I love those who can smile in trouble, who can gather strength from distress, and grow brave by reflection. 'Tis the business of little minds to shrink, but they whose heart is firm, and whose conscience approves their conduct, will pursue their principles unto death.”
- Leonardo da Vinci

Leonardo was best known for his painting of The Mona Lisa. The painting's focal point was the Mona Lisa's rather elusive smile, as well as the mysterious quality of the woman as depicted in her eyes and corners of the mouth.
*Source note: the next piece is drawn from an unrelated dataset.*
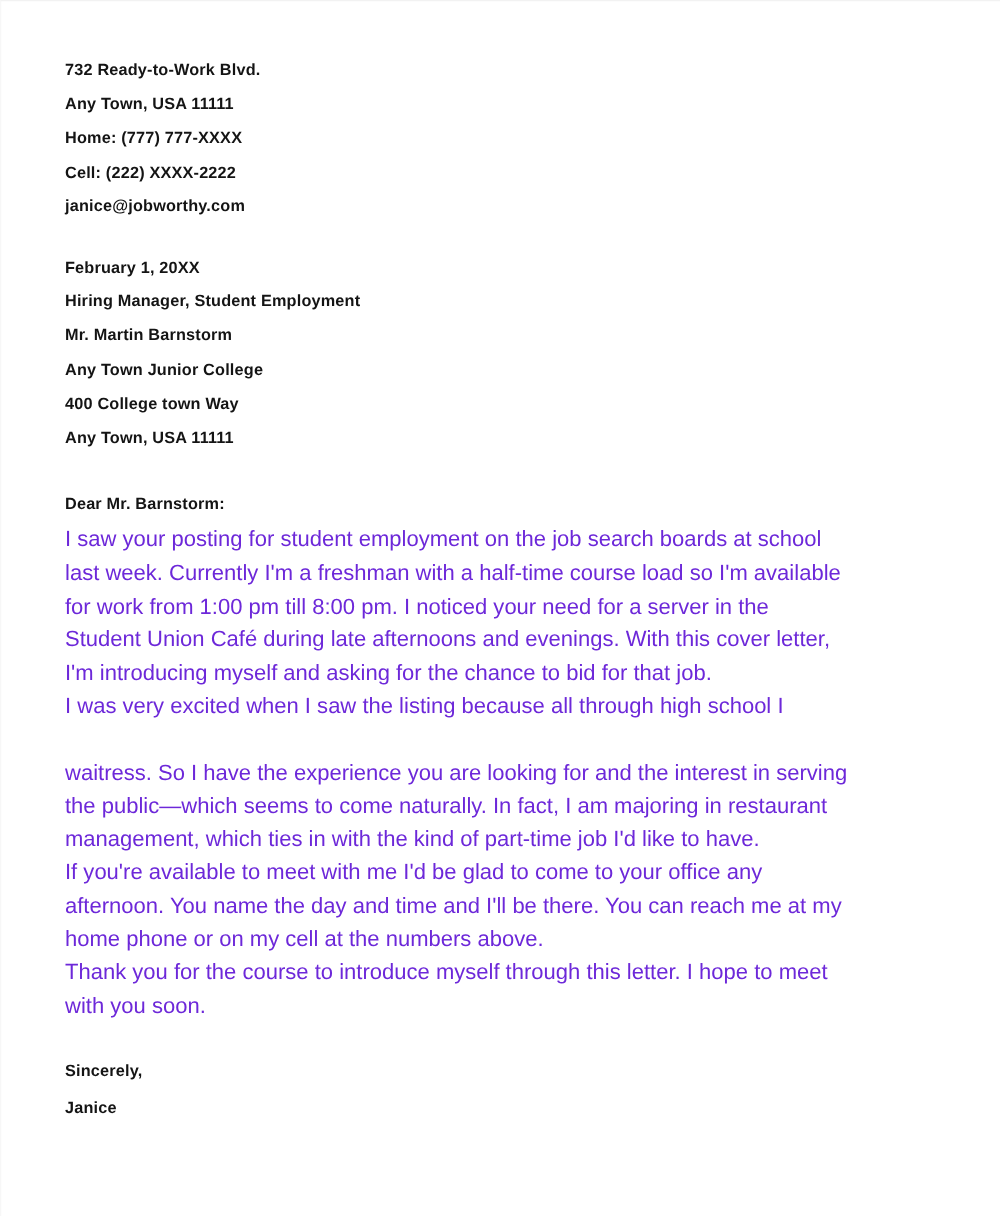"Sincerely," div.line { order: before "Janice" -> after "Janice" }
There was also quite a shadowy feature in this painting, which was obtained from Leonardo's smoke or sfumato.

Aside from being a great painter, Leonardo was also a gifted draftsman. He kept a journal of sketches and drawings that he made throughout his life. These sketches served as the preparation for his works including The Virgin of the Rocks, The Last Supper and The Adoration of the Magi. His earlist drawing, Landscape Drawing for Santa Maria Della Neve, dated back to August 5, 1473, featured in detail the farmlands, Montelupo Castle and the mountains around it. Leonardo's drawing of The Vitruvian Man is one of the most popular world icons. There have been countless attempts over the years to understand the composition of Leonardo's illustration of Vitruvius' principles.

"There is no certainty in science where mathematics cannot be applied," Leonardo once wrote. After his meeting with Fra Luca Pacioli, a professor of mathematics, Leonardo eagerly plunged into a study of the subject. But this was only one of a thousand interests of an exceptionally versatile man who richly deserved to be called a "universal man". He was looked upon by his contemporaries as a "greatest philosopher". Today we know that he was something more: a scientist attracted by all branches of knowledge.

The noblest pleasure is the joy of understanding.” - Leonardo da Vinci

Just like Isaac Newton on Physics, and Charles Darwin on science of evolution, Leonardo's impact on art is tremendous. Throughout his life, Leonardo da Vinci avoided the intrigues of worldly ambitions and vanity. He was a reserved and withdrawn man, not concerned with glory, and yet absolutely sure of the value of his abilities. Along with Michelangelo, Donatello, Titian, and a small band of contemporary Renaissance figures, Leonardo da Vinci become the center of a movement of artists that has permanently enriched western culture.